Moving on from cornbread

I was looking through a Yugoslavian cookery book… Yugoslavia no longer exists, and the area now consists of the states of Bosnia and Herzegovina, Croatia, Macedonia, Montenegro, Serbia and Slovenia. However, no doubt delicious food which the recipes in my cookery book offer is no doubt cooked across the region.

Having had success with cornbread I was interested to see recipes using cornmeal in this book. One of them sounds intriguing as it uses 300g of  smoked sausage which is boiled and 1.5 litres of liquor is kept to make a kind of soup. The sausage is cut into pieces, and put back in the liquor and then 1 kg of cornmeal (sounds rather a lot!) is poured in. The instructions then say: ‘as it cooks it should form a slightly raised mound which is dry on top. make a hole in the centre of the mound so that the boiling steam from below can escape. Cook it for about an hour. Some then leave it as it is, others mix it up. it should be crumbly not mushy.’ It is then served with 100g of melted butter poured over it and butter and 400ml of sour milk or cream. To us this may sound unusual, no vegetables in the soup and a very small amount of meat to the amount of cornmeal… maybe I will try a small version of it… maybe…

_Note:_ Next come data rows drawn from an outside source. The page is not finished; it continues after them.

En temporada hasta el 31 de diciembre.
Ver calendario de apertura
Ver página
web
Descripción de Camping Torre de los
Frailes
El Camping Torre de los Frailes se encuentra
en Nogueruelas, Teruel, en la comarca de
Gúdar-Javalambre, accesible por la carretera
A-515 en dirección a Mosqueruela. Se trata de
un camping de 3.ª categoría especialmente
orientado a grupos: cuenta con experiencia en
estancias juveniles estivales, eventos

There is another dish which is served with goulash, which also sounds interesting; it can be made from cornmeal, semolina or buckwheat (which isn’t actually wheat) The first thing you need to do is bring about 1.5 litres of salted water to the boil and then pour in about 500g of coarse buckwheat flour (or I guess the same quantity of semolina or cornmeal… I only have cornmeal) Poor the meal in without stirring at all so that it is a big lump just floating on the surface of the water. Cook it like this for ten minutes, then turn it over and cook it on the other side for another ten minutes. Strain the water away then break it up and mash it with a fork. add 150g of melted butter, bacon fat, dripping or oil and stir it all in. Then it can be served with milk, I guess like a sort of soup, or milk and sugar which according to the recipe is like porridge, or with more melted butter poured over it, or – and this is what i think I would prefer with chopped bacon or ham or sausage and saurkraut. it can be eaten at any time of the day, breakfast with a cup of coffee, or with a meat dish as a side… or just as a snack with sour cream.